Which means Collective Shout didn't have any legal weight behind their demands.

They're based out of Australia and so have the Australian porn laws behind them.

https://en.wikipedia.org/wiki/Pornography_in_Australia#Illeg...

> Some types of pornography (both real and fictitious) are technically illegal in Australia and if classified would be rated RC and therefore banned in Australia. This includes any pornography depicting violent BDSM, incest, paedophilia, zoophilia, certain extreme fetishes (such as golden showers) and/or indicators of youth (such as wearing a school uniform).

https://www.sydneycriminallawyers.com.au/blog/pornography-la...

https://www.kptlegal.com.au/resources/knowledge/pornography-...

Steam already has the ability to block certain countries and regions from buying specific products. IIRC many of the adult games were already banned in the German region for example.
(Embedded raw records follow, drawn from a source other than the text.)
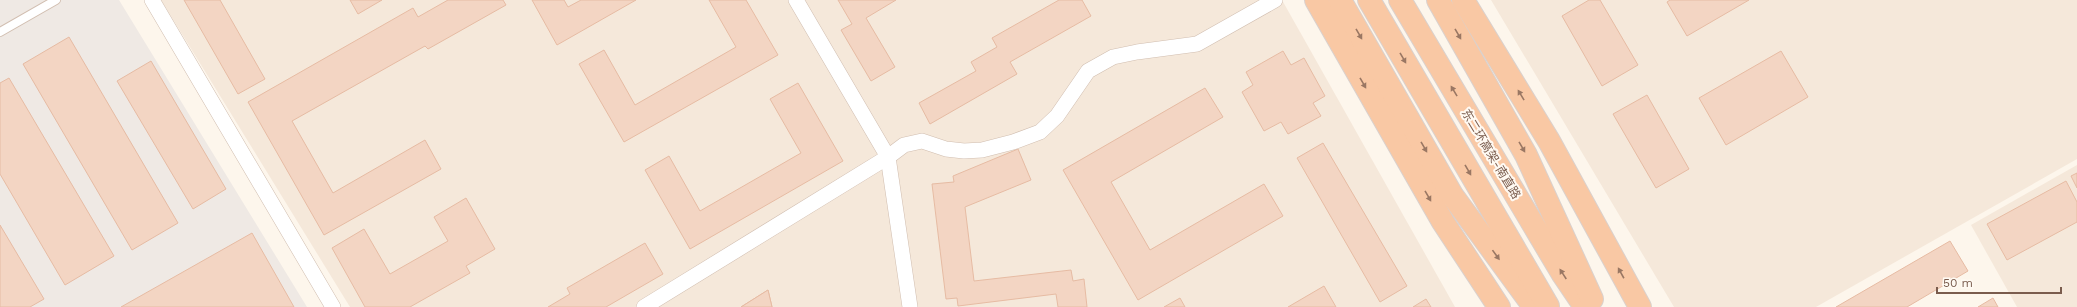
<svg xmlns="http://www.w3.org/2000/svg" width="2077" height="307" font-family="'Work Sans','Noto Sans SC',sans-serif">
  <style>
    .residential { fill: #f5e8da }
    .industrial { fill: #efe9e4 }
    .building { fill: #f3d5c3; stroke: #e6bba3 }
    .lines { fill: none; stroke-linecap: round; stroke-linejoin: round }
    .service-casing { stroke: #d1beb0; stroke-width: 10 }
    .minor-casing { stroke: #d1beb0; stroke-width: 16 }
    .trunk-casing { stroke: #dad1cd; stroke-width: 24 }
    .service { stroke: #fff; stroke-width: 8 }
    .minor { stroke: #fff; stroke-width: 15 }
    .trunk { stroke: #f9c8a4; stroke-width: 22 }
    .oneway { fill: #9a7763 }
    .labels { text-anchor: middle; dominant-baseline: central; stroke-width: 4; stroke-linejoin: round; paint-order: stroke }
    .street-label { font-size: 12px; fill: #7a5c4d; stroke: #fffaf3 }
  </style>
  <rect width="100%" height="100%" fill="#fdf6ec"/>
  <g class="residential">
    <path d="M 161,0 L 1282,0 L 1455,307 L 350,307 Z"/>
    <path d="M 1491,0 L 2077,0 L 2077,159 L 1816,307 L 1674,307 Z"/>
    <path d="M 2077,165 L 2077,307 L 2017,307 L 1971,225 Z"/>
  </g>
  <path class="industrial" d="M 0,0 L 119,0 L 307,307 L 0,307 Z"/>
  <g class="building">
    <path d="M 184,0 L 220,0 L 265,79 L 238,94 Z"/>
    <path d="M 350,0 L 382,0 L 358,14 Z"/>
    <path d="M 448,0 L 503,0 L 506,5 L 428,49 L 425,46 L 292,121 L 333,193 L 425,140 L 441,169 L 324,235 L 248,102 L 413,8 L 418,17 Z"/>
    <path d="M 532,0 L 564,0 L 568,7 L 581,0 L 636,0 L 557,45 Z"/>
    <path d="M 709,0 L 746,0 L 778,55 L 624,142 L 579,64 L 604,50 L 635,105 L 736,47 Z"/>
    <path d="M 838,0 L 896,0 L 866,18 L 895,67 L 871,81 L 841,30 L 852,24 Z"/>
    <path d="M 1059,0 L 1082,0 L 1091,16 L 1010,62 L 1017,74 L 930,124 L 919,103 L 976,71 L 971,62 L 997,47 L 992,38 Z"/>
    <path d="M 1589,0 L 1600,0 L 1638,65 L 1602,86 L 1562,16 Z"/>
    <path d="M 1670,0 L 1749,0 L 1687,36 L 1667,2 Z"/>
    <path d="M 69,37 L 178,223 L 132,250 L 23,64 Z"/>
    <path d="M 1283,51 L 1291,65 L 1304,58 L 1325,96 L 1313,103 L 1321,116 L 1288,134 L 1281,122 L 1264,131 L 1242,92 L 1253,85 L 1246,72 Z"/>
    <path d="M 1781,51 L 1808,97 L 1726,145 L 1699,98 Z"/>
    <path d="M 151,61 L 226,189 L 193,209 L 117,81 Z"/>
    <path d="M 9,78 L 114,256 L 65,285 L 0,174 L 0,83 Z"/>
    <path d="M 798,83 L 843,161 L 690,249 L 645,170 L 669,156 L 700,211 L 801,153 L 770,99 Z"/>
    <path d="M 1205,88 L 1223,117 L 1111,182 L 1150,250 L 1264,184 L 1283,216 L 1138,300 L 1063,170 Z"/>
    <path d="M 1647,95 L 1689,169 L 1656,188 L 1613,114 Z"/>
    <path d="M 1323,143 L 1407,286 L 1380,302 L 1297,158 Z"/>
    <path d="M 1018,149 L 1031,180 L 965,207 L 974,281 L 1071,270 L 1073,281 L 1084,279 L 1087,307 L 1058,307 L 1056,294 L 958,306 L 957,298 L 946,299 L 932,184 L 954,182 L 953,176 Z"/>
    <path d="M 2077,173 L 2077,188 L 2071,176 Z"/>
    <path d="M 2066,181 L 2077,202 L 2077,222 L 2007,260 L 1987,224 Z"/>
    <path d="M 466,198 L 495,249 L 466,266 L 470,273 L 410,307 L 365,307 L 332,248 L 364,229 L 390,274 L 448,241 L 434,217 Z"/>
    <path d="M 0,225 L 44,299 L 30,307 L 0,307 Z"/>
    <path d="M 252,233 L 294,307 L 121,307 Z"/>
    <path d="M 1950,241 L 1968,271 L 1907,307 L 1836,307 Z"/>
    <path d="M 645,243 L 663,274 L 606,307 L 548,307 L 570,294 L 567,288 Z"/>
    <path d="M 1324,286 L 1336,307 L 1288,307 Z"/>
    <path d="M 768,290 L 772,307 L 741,307 Z"/>
    <path d="M 768,290 L 772,307 L 741,307 Z"/>
    <path d="M 1180,298 L 1185,307 L 1164,307 Z"/>
    <path d="M 1993,298 L 1998,307 L 1978,307 Z"/>
    <path d="M 1426,299 L 1431,307 L 1413,307 Z"/>
  </g>
  <g class="lines">
    <g class="service-casing">
      <path id="service" d="M 0,32 L 56,0"/>
    </g>
    <g class="minor-casing">
      <g id="minor">
        <path d="M 152,0 L 333,307"/>
        <path d="M 796,0 L 888,157 L 910,307"/>
        <path d="M 644,307 L 888,157 L 904,145 L 922,141 L 946,149 L 964,151 L 982,150 L 1013,142 L 1040,132 L 1057,116 L 1088,71 L 1113,57 L 1137,52 L 1197,44 L 1275,0"/>
      </g>
    </g>
    <g class="trunk-casing">
      <g id="trunk">
        <path d="M 1316,0 L 1443,222 L 1499,307"/>
        <path d="M 1340,0 L 1452,195 L 1534,307"/>
        <path d="M 1369,0 L 1548,306"/>
        <path d="M 1400,0 L 1562,273 L 1585,307"/>
        <path d="M 1438,0 L 1526,155 L 1592,299"/>
        <path d="M 1463,0 L 1549,141 L 1640,307"/>
      </g>
    </g>
    <use href="#service" class="service"/>
    <use href="#minor" class="minor"/>
    <use href="#trunk" class="trunk"/>
  </g>
  <defs><path id="oneway-solid" d="M-6-.8H1V-3.2L6.5 0L1 3.2V.8H-6Z"/></defs>
  <g class="oneway">
    <use href="#oneway-solid" transform="translate(1359 34) rotate(60)"/>
    <use href="#oneway-solid" transform="translate(1458 34) rotate(60)"/>
    <use href="#oneway-solid" transform="translate(1403 58) rotate(60)"/>
    <use href="#oneway-solid" transform="translate(1363 83) rotate(60)"/>
    <use href="#oneway-solid" transform="translate(1454 91) rotate(-121)"/>
    <use href="#oneway-solid" transform="translate(1521 95) rotate(-121)"/>
    <use href="#oneway-solid" transform="translate(1424 147) rotate(60)"/>
    <use href="#oneway-solid" transform="translate(1522 147) rotate(60)"/>
    <use href="#oneway-solid" transform="translate(1468 170) rotate(60)"/>
    <use href="#oneway-solid" transform="translate(1428 196) rotate(60)"/>
    <use href="#oneway-solid" transform="translate(1496 255) rotate(54)"/>
    <use href="#oneway-solid" transform="translate(1621 273) rotate(-119)"/>
    <use href="#oneway-solid" transform="translate(1563 274) rotate(-123)"/>
  </g>
  <g class="labels">
    <g class="street-label">
      <text transform="translate(1491 154) rotate(59)">东二环高架-南直路</text>
    </g>
  </g>
  <path d="M1937 287v6h124v-6" fill="none" stroke="#7a5c4d" stroke-width="2"/>
  <text x="1943" y="287" font-size="12" fill="#7a5c4d" stroke="#fffaf3" stroke-width="3" paint-order="stroke">50 m</text>
</svg>
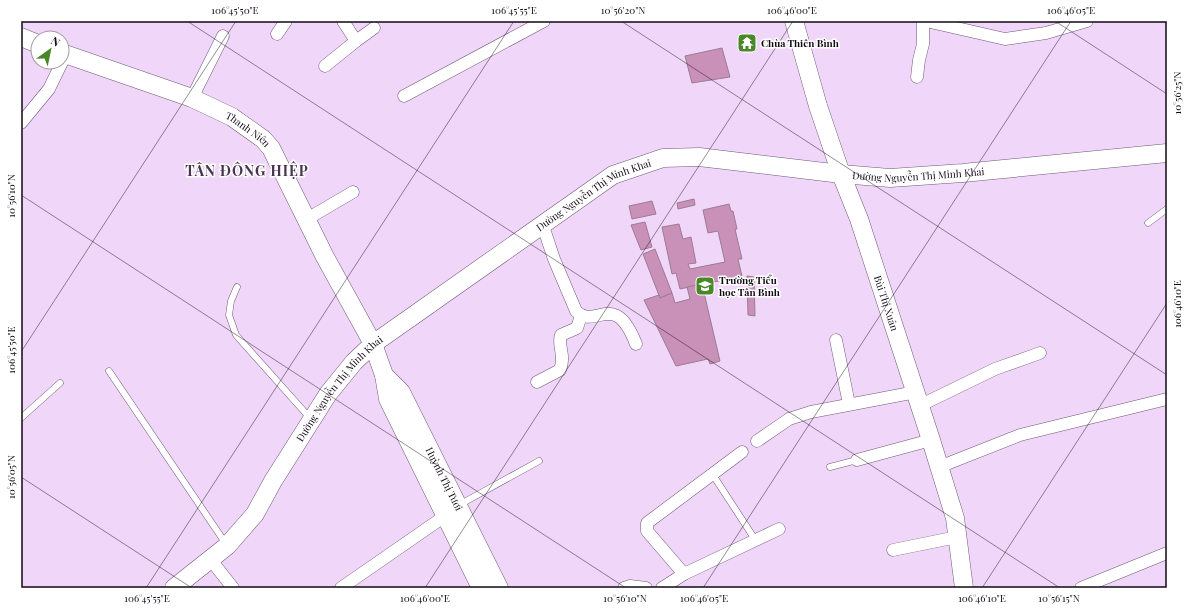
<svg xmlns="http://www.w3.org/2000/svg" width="1188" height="609" font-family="'Playfair Display',serif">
<rect width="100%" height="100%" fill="#f0d7f9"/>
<g fill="#c990b8" stroke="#9d7b93">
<path d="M722 48 730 77 692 83 685 56Z"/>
<path d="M694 199 695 205 678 209 677 203Z"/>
<path d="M652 201 656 214 632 219 629 206Z"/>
<path d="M729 204 731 211H733L737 229H735L742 259H738L742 276 680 289 676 273 672 274 662 227 679 224 683 239 691 237 696 263 688 264 690 269 725 262 718 231 708 233 703 210Z"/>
<path d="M645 222 652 247 641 250 631 225Z"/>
<path d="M655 249 672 293 660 298 643 254Z"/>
<path d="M747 276 754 277 755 316 748 315Z"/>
<path d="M702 284 720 361 710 364 708 359 676 366 644 300 659 295 660 298 672 293 675 303 690 299 687 287Z"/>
</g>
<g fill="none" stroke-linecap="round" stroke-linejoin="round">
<defs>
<g id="lane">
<path d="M1148 223 1167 209"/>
<path d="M237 287 231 301 229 315 236 335 310 418"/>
<path d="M109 371 226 544"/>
<path d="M21 418 60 383"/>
<path d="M830 467 857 460"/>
<path d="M713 475 756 541"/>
<path d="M459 505 539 461"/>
</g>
<g id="street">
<path d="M343 21 356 41 374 28"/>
<path d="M926 21 1005 39 1046 33 1087 21"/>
<path d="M277 34 286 21"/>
<path d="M325 66 356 41"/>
<path d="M917 77 919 60 923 44V21"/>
<path d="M404 96 544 21"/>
<path d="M192 98 223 36"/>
<path d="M21 123 49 89 66 54"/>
<path d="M307 219 353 192"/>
<path d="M543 226 554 259 576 311C596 331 614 288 636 344"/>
<path d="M836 340 849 404"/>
<path d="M537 382 560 370C566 355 557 345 561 335L577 328 581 316"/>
<path d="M921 405 995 369 1040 353"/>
<path d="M757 441 789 419 811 412 916 392"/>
<path d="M857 460 931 440"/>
<path d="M939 467 1020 435 1167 399"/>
<path d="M893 550 957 537"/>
<path d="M211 560 233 588"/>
<path d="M684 574 779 529"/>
<path d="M341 588 445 516"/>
<path d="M624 588 630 586 646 588"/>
<path d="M662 588 684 574 647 531V523L742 452"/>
<path d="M1081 588 1167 553"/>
</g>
<g id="secondary">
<path id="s1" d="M794 21 818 106 841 174 859 219 931 440 955 518 964 588"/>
<path d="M21 37 38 44"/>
<path id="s2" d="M62 53 192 98 232 117 263 139 271 148 325 257 373 344 384 375 388 399 481 588"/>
<path id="s3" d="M384 375 401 392 499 588"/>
<path id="s4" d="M174 588 227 546 255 514 273 481 328 394 354 362 373 344 613 175 663 158 699 157 841 174 890 178 963 173 1167 153"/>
</g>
</defs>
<use href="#lane" stroke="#6f5976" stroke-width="7"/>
<use href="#street" stroke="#6f5976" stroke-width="13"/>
<use href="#secondary" stroke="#6f5976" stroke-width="19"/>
<use href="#lane" stroke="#fff" stroke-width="6"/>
<use href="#street" stroke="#fff" stroke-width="12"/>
<use href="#secondary" stroke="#fff" stroke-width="18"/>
</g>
<path fill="none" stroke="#110914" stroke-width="1" stroke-opacity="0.45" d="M187 21 1060 588M621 21 1167 375M1055 21 1167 94M21 195 626 588M21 352 236 21M21 477 192 588M146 588 514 21M425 588 793 21M703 588 1071 21M982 588 1167 303"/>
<defs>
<symbol id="temple-square" viewBox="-11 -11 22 22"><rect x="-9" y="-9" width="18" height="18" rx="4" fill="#488829" stroke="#fff"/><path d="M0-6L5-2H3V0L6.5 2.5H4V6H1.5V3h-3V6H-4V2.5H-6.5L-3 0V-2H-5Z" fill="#fff"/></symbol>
<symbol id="school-square" viewBox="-11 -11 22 22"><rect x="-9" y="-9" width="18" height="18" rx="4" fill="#488829" stroke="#fff"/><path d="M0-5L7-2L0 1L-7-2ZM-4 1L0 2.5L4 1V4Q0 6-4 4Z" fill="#fff"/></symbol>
</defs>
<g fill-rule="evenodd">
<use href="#temple-square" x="736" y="32" width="22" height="22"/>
<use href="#school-square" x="694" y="275" width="22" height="22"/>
</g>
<g text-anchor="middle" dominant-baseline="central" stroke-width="3" stroke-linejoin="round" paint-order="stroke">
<g font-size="10" font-weight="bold" fill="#110914" stroke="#fff" text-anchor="start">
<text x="761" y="43">Chùa Thiên Bình</text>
<text x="719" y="280">Trường Tiểu<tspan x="719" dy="12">học Tân Bình</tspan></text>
</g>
<g font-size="10" fill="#110914" stroke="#fff">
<text stroke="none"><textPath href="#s2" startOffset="202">Thanh Niên</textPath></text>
<text stroke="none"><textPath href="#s4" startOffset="921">Đường Nguyễn Thị Minh Khai</textPath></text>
<text stroke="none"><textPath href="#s4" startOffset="585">Đường Nguyễn Thị Minh Khai</textPath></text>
<text stroke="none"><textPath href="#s1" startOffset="297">Bùi Thị Xuân</textPath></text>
<text stroke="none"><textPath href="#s4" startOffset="262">Đường Nguyễn Thị Minh Khai</textPath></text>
<text stroke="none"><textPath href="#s3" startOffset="121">Huỳnh Thị Tươi</textPath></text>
</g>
<g font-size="14" font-weight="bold" letter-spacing="1" fill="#48344f" stroke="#fff">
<text x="247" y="170">TÂN ĐÔNG HIỆP</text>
</g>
</g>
<rect width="1188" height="609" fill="none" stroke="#ffffff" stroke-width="44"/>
<g transform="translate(50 50) rotate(33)"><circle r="19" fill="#ffffff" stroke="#a09da1"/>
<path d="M0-3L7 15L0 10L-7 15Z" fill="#488829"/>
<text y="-6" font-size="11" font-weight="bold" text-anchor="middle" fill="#110914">N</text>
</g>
<rect x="22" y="22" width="1144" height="565" fill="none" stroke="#110914" stroke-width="1.5"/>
<g font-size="10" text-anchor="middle" fill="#110914">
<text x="235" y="14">106°45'50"E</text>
<text x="514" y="14">106°45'55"E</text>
<text x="623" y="14">10°56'20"N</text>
<text x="792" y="14">106°46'00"E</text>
<text x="1071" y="14">106°46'05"E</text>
<text transform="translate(1177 93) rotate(-90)" y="4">10°56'25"N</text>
<text transform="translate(11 196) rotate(-90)" y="4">10°56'10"N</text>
<text transform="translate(1177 304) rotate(-90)" y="4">106°46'10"E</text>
<text transform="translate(11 350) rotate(-90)" y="4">106°45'50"E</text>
<text transform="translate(11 477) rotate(-90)" y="4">10°56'05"N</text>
<text x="147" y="602">106°45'55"E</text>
<text x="425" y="602">106°46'00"E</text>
<text x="625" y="602">10°56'10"N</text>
<text x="704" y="602">106°46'05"E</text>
<text x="982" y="602">106°46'10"E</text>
<text x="1059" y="602">10°56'15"N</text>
</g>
</svg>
If it was about the laws, at worst Valve could block Australian users from buying adult content and that would be it.

... and if Valve and Itch had blocked content that was illegal in Australia before Collective Shout weaponized the Australian laws, we wouldn't have heard about it beyond it showing up in https://en.wikipedia.org/wiki/List_of_banned_video_games_in_...

From the Valve rules:

    6. Content that violates the laws of any jurisdiction in which it will be available

1. Everything on your banned list that Steam sells was already banned in Australia (you can tell by looking it up on SteamDB and noticing it has "n/a" for the Australian price e.g. https://steamdb.info/app/2456420/)

2. Collective Shout aren't weaponising Australian laws in this case - those only apply in Australia. At best they could get games banned in Australia by drawing the state censor's attention to them. What Collective Shout did was weaponise American corporations fear of negative publicity by calling them repeatedly and threatening them with negative campaigning, and as a result got games banned in countries they don't live in, over and above the say-so of the people who do live in those countries, and the laws of those countries allowing them to purchase such games.

Of course - they've never invoked a legal justification. What they seem to be leaning on is basically "we can create bad press about you supporting payments for X", promising headlines like "MasterCard is paying for women to be beaten and raped!" or other sensational nonsense.